Ich versuche, zur Ruhe zu kommen, und lasse den Gedanken freien Lauf. Wer weiß, ob den Enkeln meine struffoli schmecken! Die von meiner Tante, Zia Rachelina, in Pozzuoli waren natürlich viel besser. Aber so ist das eben, die Genüsse der Kindheit sind immer unübertrefflich.

Ich fühle eine Unruhe in mir, als ob ich von der Wirklichkeit langsam in eine andere Welt hinübergleiten würde, in eine Welt der Träume oder der Erinnerungen, wer weiß. Ich kann nicht still liegen, also schlüpfe ich in den Morgenmantel und gehe ins Arbeitszimmer hinüber, das am andern Ende des Korridors liegt, ohne zu wissen, was ich dort will. Ich starre das Regal an, stelle Bücher um, die Nippsachen, die Fotos, die Briefbeschwerer. Irgendetwas macht mich nervös, so, als würde ich nach etwas suchen. Die Unruhe wird größer, als ich ganz hinten im Bücherregal eine dunkle Holzkiste entdecke. Ich erkenne sie sofort wieder. Auf einmal habe ich Briefe vor Augen, Telegramme, Karten, Fotografien. Das war es, das ist der rote Faden, der mich an diesem kalten Winterabend hierher geführt hat.
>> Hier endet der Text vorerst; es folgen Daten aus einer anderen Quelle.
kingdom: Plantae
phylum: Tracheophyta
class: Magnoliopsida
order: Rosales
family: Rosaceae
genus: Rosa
Es ist meine Schatzkiste. Mein Herz beginnt auf einmal, schneller zu schlagen. Ich bin versucht, alles unberührt zu lassen. Zu viel Zeit ist vergangen, zu viele Empfindungen würden geweckt. Doch dann greife ich nach der Kiste, spreche mir Mut zu und gehe langsam ins Schlafzimmer zurück.

Vielleicht ist das mein Weihnachtsgeschenk, und es liegt nur an mir, es zu öffnen.




1 Die Bohnenstange


Mütter und Großmütter

Ich öffne einen Briefumschlag, auf dem „Nonna“ steht, und auf einem Foto sehe ich mich, wie ich damals war, klapperdürr, mit einem zu großen Mund unter honigfarbenen Augen, die überrascht dreinblicken. Ich kann mir ein Lächeln nicht verkneifen, als ich meine Kinderschrift betrachte, und schon fühle ich mich nach Pozzuoli zurückversetzt, in meine Kindheit, in der alles begann. Manche Dinge kann man einfach nicht vergessen, selbst wenn man es will.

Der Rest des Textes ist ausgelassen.